O mês de março chega com um marco importante no calendário de inclusão para pessoas com deficiência no Brasil: o Dia da Zero Discriminação, instituído no dia 1º de março pelo Programa Conjunto das Nações Unidas sobre HIV/Aids, Unaids. A data serve, também, para conscientizar a sociedade acerca da inclusão de indivíduos com outras condições, como os diversos tipos de deficiência.
De acordo com a gestora, o Dia da Zero Discriminação chega para mostrar que é preciso quebrar barreiras. “Avançamos muito, mas ainda temos um longo caminho a ser trilhado para que o mercado de trabalho se torne mais inclusivo. Segundo pesquisa da RAIS, pessoas com deficiência ocupam 1% das vagas de emprego formal no Brasil. Com isso, podemos elencar uma forte hipótese para esse cenário, como, exemplo, a falta de investimento em acessibilidade. Mas, além disso, uma outra situação séria, que é o preconceito existente pela falta de conhecimento. É preciso de fato enxergar o potencial produtivo destes indivíduos”, diz Cíntia Santos.
Segundo a psicóloga, o investimento em educação é o primeiro passo para que, no futuro, o mercado receba profissionais capacitados e que possam ocupar cargos estratégicos nas organizações. “A inclusão nas escolas é um elemento indispensável para a construção de uma sociedade mais inclusiva e, consequentemente, um mercado de trabalho que absorva a mão de obra de pessoas com deficiência. E por isso, trabalhamos tanto no segmento educacional, quanto com consultorias em empresas que desejam se tornar mais inclusivas. Desta forma, conseguimos atuar junto à comunidade escolar, que é a base de tudo, e ao mesmo tempo, preparamos as organizações por meio de consultorias e a implementação de ações que visam mudanças estruturais, ergonômicas e até mesmo na cultura organizacional”, diz.
Orientação e consultoria
Cintia Santos salienta que para se tornar uma empresa inclusiva, os recrutadores devem olhar além da entrevista com o candidato.

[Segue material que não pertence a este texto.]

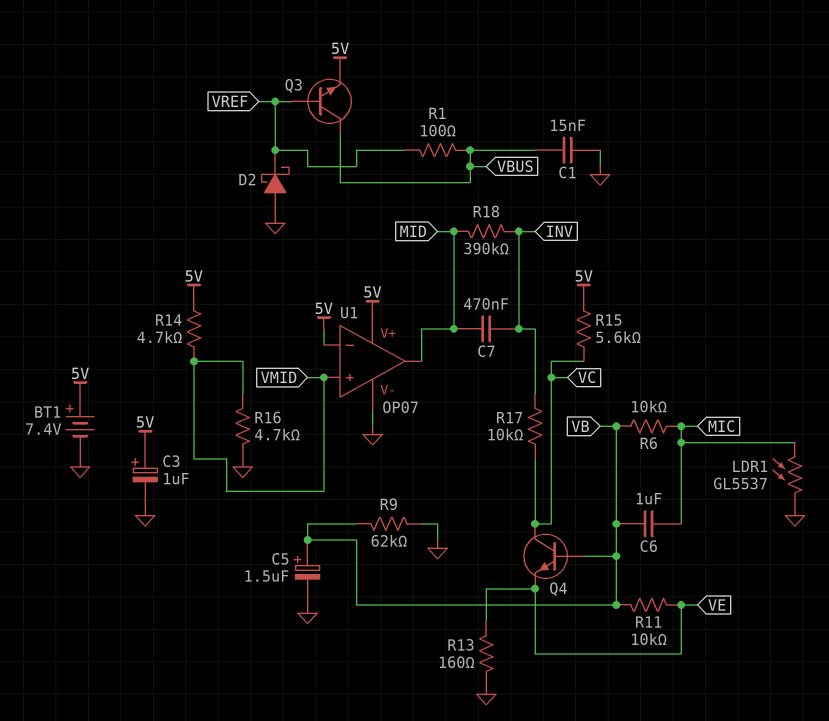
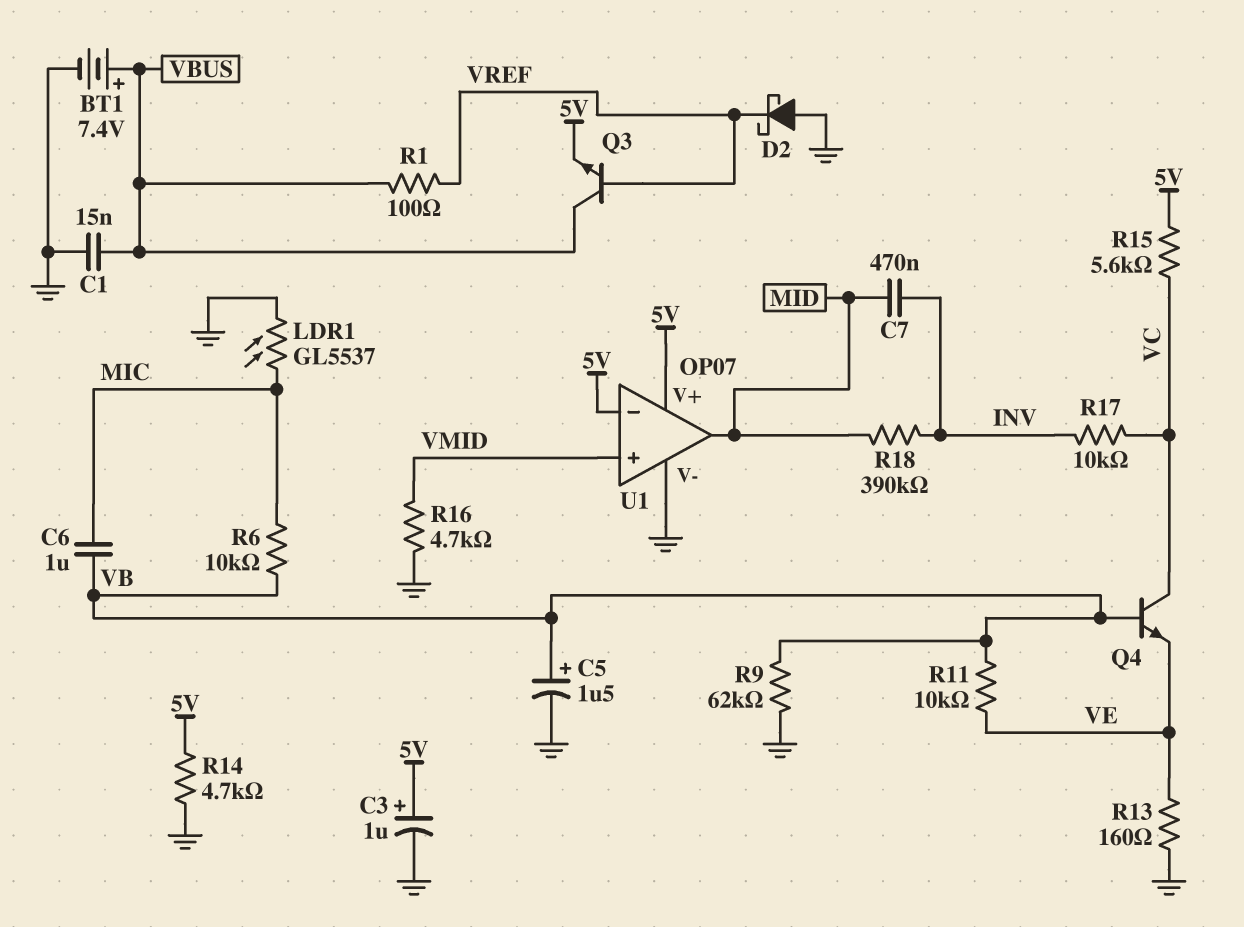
BT1: 7.4V (plus 5V, minus GND) -> 7.4V (plus VBUS, minus GND)
R14: 4.7k (5V, VMID) -> 4.7k (5V, GND)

Ela entende que não é um caminho tão simples, mas reforça que os entrevistadores tem um papel fundamental sobre como receber e direcionar esse profissional nas atividades da empresa. “O setor de recursos humanos tem um papel decisivo na inclusão, e por isso é importante que sejam criadas estratégias práticas e eficazes. Não basta apenas cumprir a Lei de Cotas, é preciso, de fato, incluir. Claro que não existe um manual para tudo isso, já que cada empresa tem uma área de atuação. Porém, nós prestamos consultorias personalizadas aos gestores, para que eles possam receber essas pessoas com total preparo, fazendo com que os seus negócios tenham prosperidade e sejam mais inclusivos”, conclui.